What is the definition of a Taylor series of the function $F(|\vec a -\vec x|)$ about the point $\vec a$ in $\vec x$?
Taylor series of a modulus argument
3 Answers
As filmor notes, the Taylor series isn't well-defined if you consider this as a function of the full vector $\vec x$. If you don't mind a singularity at $\vec a$ (or if the odd derivatives of $F$ at $\vec a$ vanish), you can use the one-dimensional Taylor series for $F$ to write
$ \sum_{n=0}^\infty\frac{F^{(n)}(|\vec a-\vec x|)}{n!}|\vec a-\vec x|^n\;. $
There is no proper definition for this (if you take $F(\lvert \vec a - \vec x\rvert)$ as a function of $\vec x$), as $\lvert\vec v\rvert$ is not differentiable at $\vec v = 0$ (in this case: $\vec x = \vec a$).
This definition is the same as Taylor series of function $F_2(\vec x)=F(|\vec x|)$. I'm not sure if you are familiar with vector function Taylor series.
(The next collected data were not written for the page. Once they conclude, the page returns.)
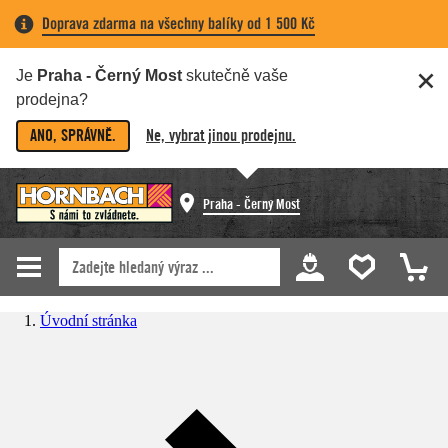
Doprava zdarma na všechny balíky od 1 500 Kč
Je
Praha - Černý Most
skutečně vaše
prodejna?
ANO, SPRÁVNĚ.
Ne, vybrat jinou prodejnu.
Praha - Černý Most
Úvodní stránka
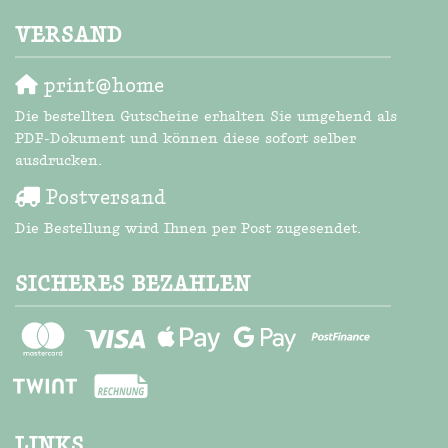
VERSAND
print@home
Die bestellten Gutscheine erhalten Sie umgehend als
PDF-Dokument und können diese sofort selber
ausdrucken.
Postversand
Die Bestellung wird Ihnen per Post zugesendet.
SICHERES BEZAHLEN
LINKS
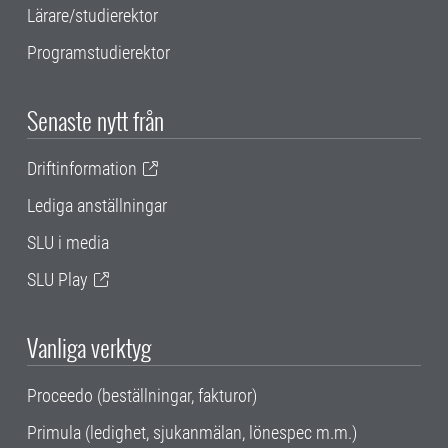
Lärare/studierektor
Programstudierektor
Senaste nytt från
Driftinformation
Lediga anställningar
SLU i media
SLU Play
Vanliga verktyg
Proceedo (beställningar, fakturor)
Primula (ledighet, sjukanmälan, lönespec m.m.)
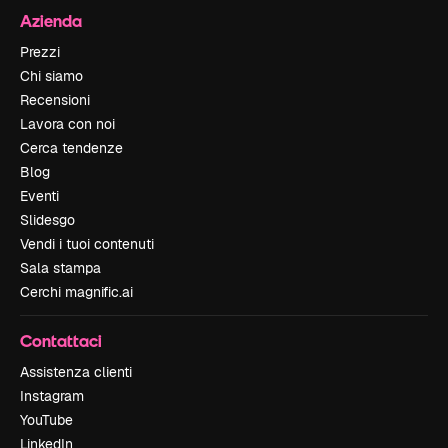
Azienda
Prezzi
Chi siamo
Recensioni
Lavora con noi
Cerca tendenze
Blog
Eventi
Slidesgo
Vendi i tuoi contenuti
Sala stampa
Cerchi magnific.ai
Contattaci
Assistenza clienti
Instagram
YouTube
LinkedIn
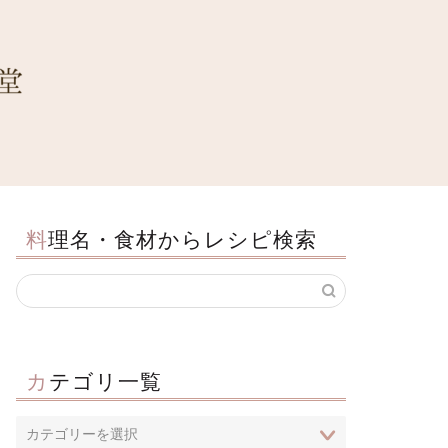
料理名・食材からレシピ検索
カテゴリ一覧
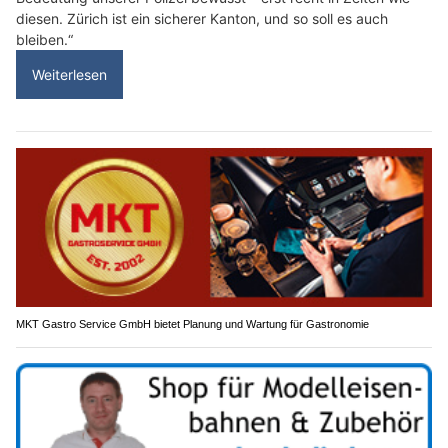
diesen. Zürich ist ein sicherer Kanton, und so soll es auch
bleiben.“
Weiterlesen
MKT Gastro Service GmbH bietet Planung und Wartung für Gastronomie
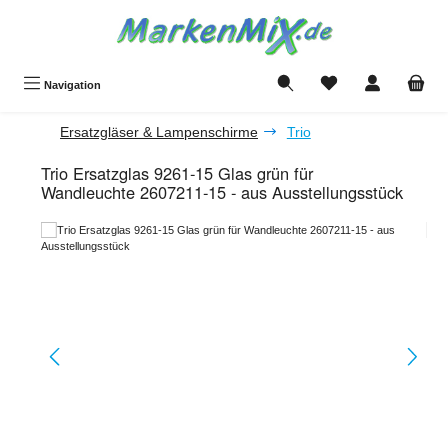
Zum Hauptinhalt springen
Du hast 0 Produkte a
Navigation
Ersatzgläser & Lampenschirme
Trio
Trio Ersatzglas 9261-15 Glas grün für
Wandleuchte 2607211-15 - aus Ausstellungsstück
Bildergalerie überspringen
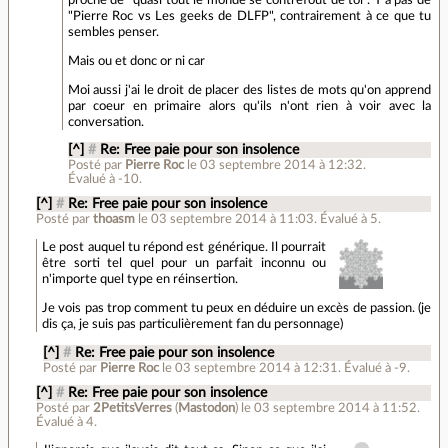
proche de "quasi tout le monde se contrefout de toi". Y'a pas de
"Pierre Roc vs Les geeks de DLFP", contrairement à ce que tu
sembles penser.
Mais ou et donc or ni car
Moi aussi j'ai le droit de placer des listes de mots qu'on apprend
par coeur en primaire alors qu'ils n'ont rien à voir avec la
conversation.
[^]
#
Re: Free paie pour son insolence
Posté par
Pierre Roc
le 03 septembre 2014 à 12:32
.
Évalué à
-10
.
[^]
#
Re: Free paie pour son insolence
Posté par
thoasm
le 03 septembre 2014 à 11:03
.
Évalué à
5
.
Le post auquel tu répond est générique. Il pourrait
être sorti tel quel pour un parfait inconnu ou
n'importe quel type en réinsertion.
Je vois pas trop comment tu peux en déduire un excès de passion. (je
dis ça, je suis pas particulièrement fan du personnage)
[^]
#
Re: Free paie pour son insolence
Posté par
Pierre Roc
le 03 septembre 2014 à 12:31
.
Évalué à
-9
.
[^]
#
Re: Free paie pour son insolence
Posté par
2PetitsVerres
(
Mastodon
)
le 03 septembre 2014 à 11:52
.
Évalué à
4
.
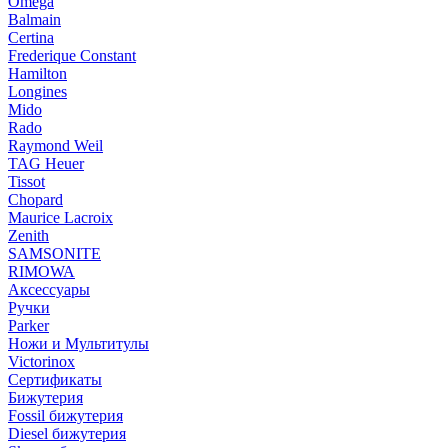
Omega
Balmain
Certina
Frederique Constant
Hamilton
Longines
Mido
Rado
Raymond Weil
TAG Heuer
Tissot
Chopard
Maurice Lacroix
Zenith
SAMSONITE
RIMOWA
Аксессуары
Ручки
Parker
Ножи и Мультитулы
Victorinox
Сертификаты
Бижутерия
Fossil бижутерия
Diesel бижутерия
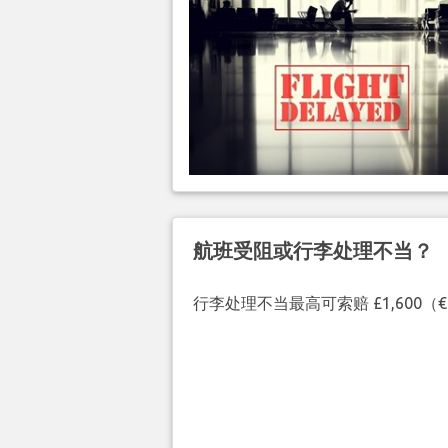
航班受阻或行李处理不当？
行李处理不当最高可索赔 £1,600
In general case the formula is kind of long, so I'll just give and example for bivariate function $f(x,y)$ about the point $(a,b)$ $f(x,y)=f(a,b) + \frac{\partial f}{\partial x} \bigg|_{(a,b)} (x-a) + \frac{\partial f}{\partial y}\bigg|_{(a,b)} (y-b) + \frac{\partial^2 f}{\partial x^2}\bigg|_{(a,b)} (x-a)^2 + 2\frac{\partial^2 f}{\partial x \partial y}\bigg|_{(a,b)} (x-a)(y-b)+\frac{\partial^2 f}{\partial y^2}\bigg|_{(a,b)} (y-b)^2 + \dots$ But there is still one thing, you see, the derivative of modulus ($|\cdot|$) does not exist around zero vector. So if you could give us a little more detail on why are you trying to solve a problem like that, them maybe you will get a good answer.